Considerado o maior desastre natural da história do estado, o episódio foi provocado por chuvas intensas em um curto período, provocando alagamentos, enxurradas e deslizamentos de terra. As enchentes destruíram residências, interromperam serviços essenciais e causaram impactos em hospitais, rodovias e no principal aeroporto de Porto Alegre.

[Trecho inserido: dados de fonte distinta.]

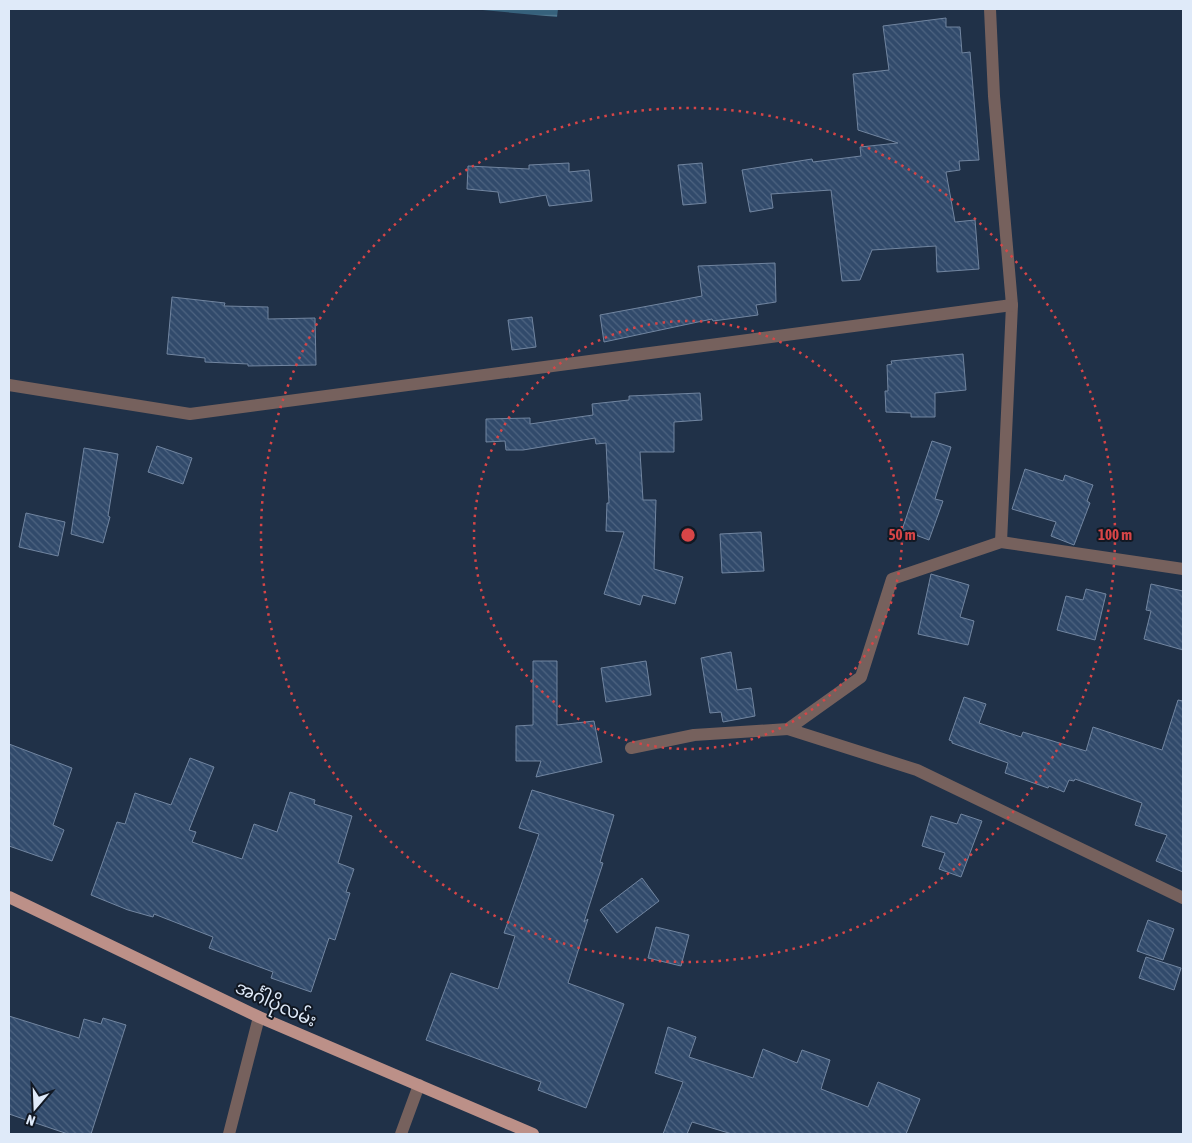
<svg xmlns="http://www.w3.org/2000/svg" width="1192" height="1143" font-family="'Asap Condensed','Noto Sans Myanmar',sans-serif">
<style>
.water{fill:url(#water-rules)}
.building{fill:url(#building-back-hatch);stroke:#7185a0}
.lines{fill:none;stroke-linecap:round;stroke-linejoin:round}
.lane{stroke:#76615d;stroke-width:12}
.street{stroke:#76615d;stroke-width:12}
.primary{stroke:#bc9088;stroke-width:12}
.ring{fill:none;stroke:#d74547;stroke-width:2.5;stroke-dasharray:2.5 5}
.labels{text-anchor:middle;stroke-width:4;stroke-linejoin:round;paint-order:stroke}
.street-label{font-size:18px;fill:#dfeaf9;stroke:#111823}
.centre{fill:#d74547;stroke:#111823;stroke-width:2.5}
.ring-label{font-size:15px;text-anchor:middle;font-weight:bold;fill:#d74547;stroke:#111823;stroke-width:4;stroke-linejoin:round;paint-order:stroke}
</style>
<defs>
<pattern id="water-rules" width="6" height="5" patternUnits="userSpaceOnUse" patternTransform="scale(1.25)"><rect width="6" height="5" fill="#36617c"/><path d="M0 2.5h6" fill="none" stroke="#53788f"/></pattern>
<pattern id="building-back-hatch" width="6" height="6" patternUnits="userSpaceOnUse" patternTransform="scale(1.25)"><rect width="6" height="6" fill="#314a6b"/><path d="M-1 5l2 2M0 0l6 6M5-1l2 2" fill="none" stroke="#4e6481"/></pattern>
</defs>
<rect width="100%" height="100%" fill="#203148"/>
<path class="water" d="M472,9H558L557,17Z"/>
<g class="building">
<path d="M946,18V27H960L962,53L970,52L979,160L959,161L960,170L946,172L955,222L975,220L979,269L937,272L936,246L872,250L860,280L842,281L831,190L771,194L773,208L750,212L742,170L812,159L813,162L861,156L860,147L898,143L858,130L853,74L889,70L883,26Z"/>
<path d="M569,163V172L589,170L592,201L549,206L546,195L500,203L498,192L467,189L468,166L529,169V165Z"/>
<path d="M702,163L706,203L683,205L678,165Z"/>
<path d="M775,263L776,302L756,305L758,315L713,321L712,319L604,342L600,315L702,296L698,266Z"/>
<path d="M172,297L225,303L224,306L268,307V319L315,318L316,365L248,366V364L205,362V358L167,354Z"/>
<path d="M532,317L536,347L512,350L508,320Z"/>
<path d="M963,354L966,390L935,393V417H911V413L886,412L885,391H888L887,365L892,364L891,361Z"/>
<path d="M700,393L702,420L674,422V452H640L643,500H656L654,569L683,577L675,604L643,595L640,605L604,594L624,532L606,531L607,503H609L606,443L596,444L595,438L523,450H506L505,441L486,442V419L530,418V424L593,415L592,404L629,400V396Z"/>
<path d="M932,441L951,447L935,499L943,501L929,540L902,530Z"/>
<path d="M157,446L192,458L183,484L148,472Z"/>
<path d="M84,448L118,454L108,516L110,517L103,543L71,534Z"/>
<path d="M1025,469L1063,481L1065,475L1093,485L1087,501L1090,503L1074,545L1051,536L1056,522L1012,509Z"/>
<path d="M26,513L65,522L58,556L19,547Z"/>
<path d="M761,532L764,571L722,573L720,534Z"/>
<path d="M931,574L969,585L960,617L974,621L968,645L918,634Z"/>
<path d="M1151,584L1183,591V650L1144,639L1151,611L1146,610Z"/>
<path d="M1086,589L1106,594L1095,640L1057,630L1066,596L1083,600Z"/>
<path d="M731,652L737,690L751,688L755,716L723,722L721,712L710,713L701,658Z"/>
<path d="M533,661H557V725L594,721L602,762L536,777L541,761H516V726L533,725Z"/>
<path d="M646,661L651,695L606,702L601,668Z"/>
<path d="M964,697L986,704L979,723L1021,737L1023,732L1086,751L1093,727L1162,750L1178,700L1183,701V872L1156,861L1167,835L1135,825L1142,803L1075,779L1074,781L1069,780L1064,792L1049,786L1048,788L1005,773L1008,763L952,743V741L949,740Z"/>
<path d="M9,744L72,768L53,825L64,830L52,861L9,846Z"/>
<path d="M190,758L214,767L189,830L196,832L192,842L242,859L254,824L277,832L290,792L315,800L314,804L352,816L338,863L354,869L346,892L350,893L335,940L329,938L311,992L271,978L273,972L209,948L213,937L154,914L153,917L128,910L91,895L117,822L125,824L135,793L171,805Z"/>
<path d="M532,790L614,815L600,862L603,863L584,922L588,919L568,983L624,1004L586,1108L538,1090L541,1082L426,1040L451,973L498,989L515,936L504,933L539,834L519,828Z"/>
<path d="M961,814L982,821L961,877L939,869L945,853L922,846L931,816L957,824Z"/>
<path d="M642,878L659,901L617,933L600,910Z"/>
<path d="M1148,920L1174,929L1163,960L1137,951Z"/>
<path d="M656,927L689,935L681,966L648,958Z"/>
<path d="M1146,957L1181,968L1174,990L1139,978Z"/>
<path d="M9,1016L79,1038L84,1019L101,1024L103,1018L126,1025L91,1134H68L9,1114Z"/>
<path d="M668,1027L696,1037L689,1057L753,1078L763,1049L797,1063L802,1050L830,1060L821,1089L868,1107L878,1082L920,1099L906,1134H732L692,1122L687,1134H663L683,1082L655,1073Z"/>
</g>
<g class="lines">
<path class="lane" d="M401,1134L419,1085"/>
<g class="street">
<path d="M990,9L994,96L1012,305L1001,542"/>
<path d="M9,385L190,414L1012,305"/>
<path d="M788,729L917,770L1183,898"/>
<path d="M631,748L694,735L788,729L861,677L892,579L1001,542L1183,569"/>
<path d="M229,1134L259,1017"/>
</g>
<path class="primary" d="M9,897L259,1017L533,1134"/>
</g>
<g class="ring">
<circle cx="688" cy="535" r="214"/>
<circle cx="688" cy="535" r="427"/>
</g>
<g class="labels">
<g class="street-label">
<text transform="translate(276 1004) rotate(24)" y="6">အင်္ဂါပိုလမ်း</text>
</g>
</g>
<circle cx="688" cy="535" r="8" class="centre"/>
<g class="ring-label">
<text x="902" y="540">50 m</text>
<text x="1115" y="540">100 m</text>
</g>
<rect width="1192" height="1143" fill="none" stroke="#dfeaf9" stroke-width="20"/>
<g transform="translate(35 1108) rotate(199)" stroke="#111823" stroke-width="4" paint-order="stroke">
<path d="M0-4L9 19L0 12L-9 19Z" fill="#dfeaf9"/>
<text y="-8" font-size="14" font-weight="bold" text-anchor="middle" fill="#dfeaf9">N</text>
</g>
</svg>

De acordo com a pesquisa, a maioria das pessoas atingidas possuía renda mensal de até R$ 5 mil.
O levantamento aponta ainda que quase 15% dos moradores precisaram deixar suas casas após as enchentes. Nas áreas mais afetadas, o desastre atingiu mais de 2,3 milhões de domicílios.

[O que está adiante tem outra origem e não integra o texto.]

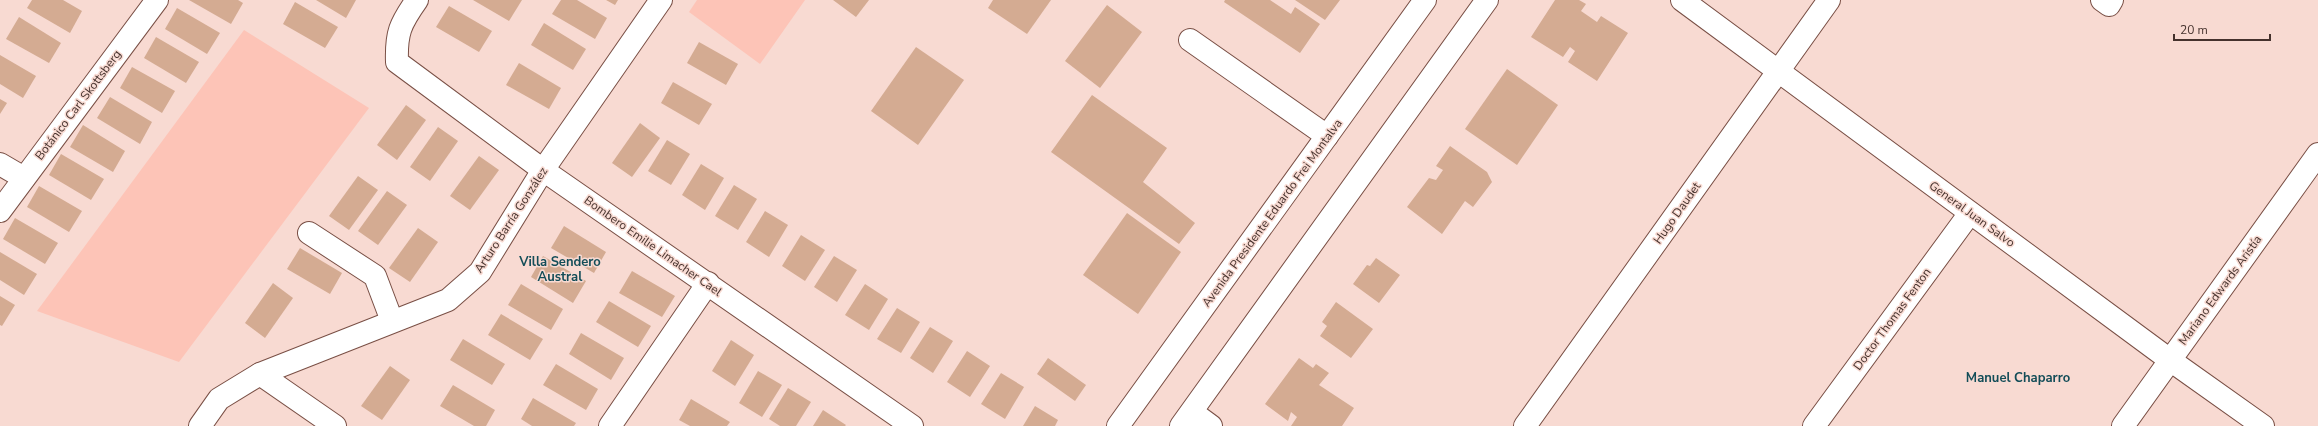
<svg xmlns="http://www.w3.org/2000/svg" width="2318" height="426" viewBox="0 0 2318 426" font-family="'Nunito Sans',sans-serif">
	<rect width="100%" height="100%" fill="#f8dad2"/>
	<g fill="#fdc4b7">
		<polygon points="697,0 805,0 760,64 689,12"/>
		<polygon points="244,30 369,108 179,362 37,311"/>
	</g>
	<g fill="#d4ab92">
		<polygon points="32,0 63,0 82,11 70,33 27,8"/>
		<polygon points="189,0 238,0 243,3 231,24"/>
		<polygon points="316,0 356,0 346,18"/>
		<polygon points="473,0 522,0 509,21"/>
		<polygon points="561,0 577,0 607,18 595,39 552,14"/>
		<polygon points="606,0 618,0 615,5"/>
		<polygon points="833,0 869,0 856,17"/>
		<polygon points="993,0 1051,0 1027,34 988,8"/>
		<polygon points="1225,0 1270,0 1291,14 1295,7 1320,24 1300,53 1224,2"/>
		<polygon points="1295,0 1340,0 1325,20"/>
		<polygon points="1555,0 1579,0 1586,4 1581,11 1597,22 1601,16 1628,33 1597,81 1568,62 1575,51 1570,47 1563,57 1531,37"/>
		<polygon points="295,2 338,27 325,48 283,24"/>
		<polygon points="1107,5 1142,32 1100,88 1065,61"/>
		<polygon points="449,6 492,31 479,52 436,27"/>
		<polygon points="177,8 220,33 207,54 165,29"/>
		<polygon points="19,17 61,43 49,63 6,39"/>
		<polygon points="544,23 586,49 573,70 531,45"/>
		<polygon points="156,37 199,62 186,83 144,58"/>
		<polygon points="699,42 738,64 726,85 687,63"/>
		<polygon points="916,47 964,80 918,145 871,111"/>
		<polygon points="0,55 36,76 23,98 0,84"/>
		<polygon points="519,63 561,88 549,109 506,85"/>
		<polygon points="132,67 175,91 162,113 120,88"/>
		<polygon points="1507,69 1558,105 1517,165 1465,129"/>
		<polygon points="673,82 712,104 699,125 661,103"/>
		<polygon points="1092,95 1167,148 1143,182 1195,223 1179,244 1051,152"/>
		<polygon points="110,97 152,122 140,144 97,118"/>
		<polygon points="0,99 7,103 0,114"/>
		<polygon points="406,105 426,120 397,160 377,145"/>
		<polygon points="640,123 660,138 632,177 612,163"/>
		<polygon points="83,125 125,151 113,172 70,147"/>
		<polygon points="438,127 458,141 430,181 410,167"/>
		<polygon points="667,140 690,154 671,185 648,171"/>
		<polygon points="1450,146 1487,172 1492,182 1473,207 1465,201 1442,234 1407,207 1429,178 1436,180 1443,170 1436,166"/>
		<polygon points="61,154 104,179 91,200 49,175"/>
		<polygon points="479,156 499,170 470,210 450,196"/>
		<polygon points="701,164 724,178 705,210 682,195"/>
		<polygon points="358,176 378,190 349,230 329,216"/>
		<polygon points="734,185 757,199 738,230 715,216"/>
		<polygon points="39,186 82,211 69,232 27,207"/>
		<polygon points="387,191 407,205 378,245 358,231"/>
		<polygon points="765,211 788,225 769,257 746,242"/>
		<polygon points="1127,213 1181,252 1138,314 1083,275"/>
		<polygon points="15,218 58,243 45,264 3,239"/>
		<polygon points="564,226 606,252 594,273 551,248"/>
		<polygon points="418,228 438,242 410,282 389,268"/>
		<polygon points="801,235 825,250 805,281 782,266"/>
		<polygon points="300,248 342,273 330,294 287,269"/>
		<polygon points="0,252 37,274 24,295 0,280"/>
		<polygon points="543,256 586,281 573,303 531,277"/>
		<polygon points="834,256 857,270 837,302 814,287"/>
		<polygon points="1376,258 1400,275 1379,303 1353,284 1367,265 1370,266"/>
		<polygon points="632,271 675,296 662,317 619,293"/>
		<polygon points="273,283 293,298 265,338 245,323"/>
		<polygon points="521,284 563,309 551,330 508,305"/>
		<polygon points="865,284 888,299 869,330 845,315"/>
		<polygon points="0,296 15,305 2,326 0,325"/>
		<polygon points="609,301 651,326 638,347 596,322"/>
		<polygon points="1336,302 1373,329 1351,358 1320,336 1327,326 1322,322"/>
		<polygon points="897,308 920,322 901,353 877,339"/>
		<polygon points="501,314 543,339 530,360 488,335"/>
		<polygon points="930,327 953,341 933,373 910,358"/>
		<polygon points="581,333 624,358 611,380 569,354"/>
		<polygon points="463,339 505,364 492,385 450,360"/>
		<polygon points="731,340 754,355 735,386 712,371"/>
		<polygon points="967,351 990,366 970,397 947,382"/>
		<polygon points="1048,358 1086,385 1075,401 1037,374"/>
		<polygon points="1299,358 1313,368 1316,364 1329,373 1319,385 1354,408 1342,426 1291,426 1297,417 1291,412 1288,421 1265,404"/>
		<polygon points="556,364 598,389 586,410 543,385"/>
		<polygon points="390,366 410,380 382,420 361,406"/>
		<polygon points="758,371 782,385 762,417 739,403"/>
		<polygon points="1001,373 1024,387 1005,419 981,404"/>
		<polygon points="453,385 495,410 486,426 474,426 440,406"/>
		<polygon points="788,388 811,402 796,426 780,426 769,419"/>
		<polygon points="533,398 576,423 574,426 532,426 521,419"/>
		<polygon points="691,399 730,422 727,426 690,426 679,420"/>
		<polygon points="1035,406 1058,420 1055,426 1023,426"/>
		<polygon points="823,410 846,425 845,426 813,426"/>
	</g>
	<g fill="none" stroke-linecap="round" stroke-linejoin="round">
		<g stroke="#794f45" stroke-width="24">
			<g id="street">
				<path d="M417,0C400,24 396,33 397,62L543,170L912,426"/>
				<polyline points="2102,0 2109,5 2112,0"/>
				<polyline points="1190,40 1327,136"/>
				<polyline points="0,164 24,178"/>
				<polyline points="0,211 157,0"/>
				<polyline points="309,233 375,276 392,321"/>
				<polyline points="260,374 335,426"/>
				<polyline points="1192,412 1211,426"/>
				<polyline points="200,426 219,399 260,374 448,300 480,272 543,170 661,0"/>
				<polyline points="610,426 708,283"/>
				<polyline points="1525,426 1829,0"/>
				<polyline points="1814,426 1970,213"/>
				<polyline points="2123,426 2318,154"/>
			</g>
		</g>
		<g stroke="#794f45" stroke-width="24">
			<g id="secondary">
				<polyline points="1682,0 2170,360 2263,426"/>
				<polyline points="1118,426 1425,0"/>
				<polyline points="1181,426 1487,0"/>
			</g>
		</g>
		<use href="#street" stroke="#fff" stroke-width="22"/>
		<use href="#secondary" stroke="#fff" stroke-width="22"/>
	</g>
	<g text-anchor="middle" stroke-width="3" stroke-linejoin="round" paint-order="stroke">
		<g font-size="12" fill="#45322d" stroke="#f8dad2">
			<text transform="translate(78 105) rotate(-53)" y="4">Botánico Carl Skottsberg</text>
			<text transform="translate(1272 213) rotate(-54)" y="4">Avenida Presidente Eduardo Frei Montalva</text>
			<text transform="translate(1677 213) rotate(-55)" y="4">Hugo Daudet</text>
			<text transform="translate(1972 214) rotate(36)" y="4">General Juan Salvo</text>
			<text transform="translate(511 220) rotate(-57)" y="4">Arturo Barría González</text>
			<text transform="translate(653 246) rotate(35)" y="4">Bombero Emilie Limacher Cael</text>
			<text transform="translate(2220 290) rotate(-54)" y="4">Mariano Edwards Aristía</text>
			<text transform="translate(1892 319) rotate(-54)" y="4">Doctor Thomas Fenton</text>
		</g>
		<g font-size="13" font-weight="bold" fill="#134d58" stroke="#f8dad2">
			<text x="560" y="266">Villa Sendero<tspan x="560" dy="15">Austral</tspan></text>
			<text x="2018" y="382">Manuel Chaparro</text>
		</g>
	</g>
	<path d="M2174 34v6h96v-6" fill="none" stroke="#45322d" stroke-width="2"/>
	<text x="2180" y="34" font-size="12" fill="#45322d" stroke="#f8dad2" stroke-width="3" paint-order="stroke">20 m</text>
</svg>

Os reflexos também foram sentidos dentro das residências. Em quase nove de cada dez casas houve algum problema causado pelas enchentes, sendo a falta de água e energia elétrica as ocorrências mais frequentes.
Além disso, mais da metade das moradias sofreu algum tipo de dano estrutural, como rachaduras, infiltrações e outros prejuízos de maior gravidade.
Os impactos, no entanto, ultrapassaram as perdas materiais. Segundo o estudo, mais de 67% dos entrevistados afirmaram que tiveram a saúde mental afetada. Quase 60% relataram dificuldades para manter a convivência com familiares e amigos, enquanto mais da metade enfrentou obstáculos para chegar ao trabalho, à escola ou à creche.
Durante a tragédia, os voluntários desempenharam papel fundamental nas operações de resgate, participando de aproximadamente 75% dos salvamentos realizados. O transporte aquático, por meio de barcos e botes, foi o principal recurso utilizado para retirar moradores das áreas inundadas.
Mesmo passados mais de dois anos desde o desastre, os efeitos ainda são percebidos pela população. Apenas 17% dos entrevistados avaliam que a qualidade de vida melhorou desde então. Em contrapartida, um quarto dos atingidos afirma que a situação piorou, enquanto a maioria considera que a vida permanece praticamente igual, ainda marcada pelas consequências das enchentes.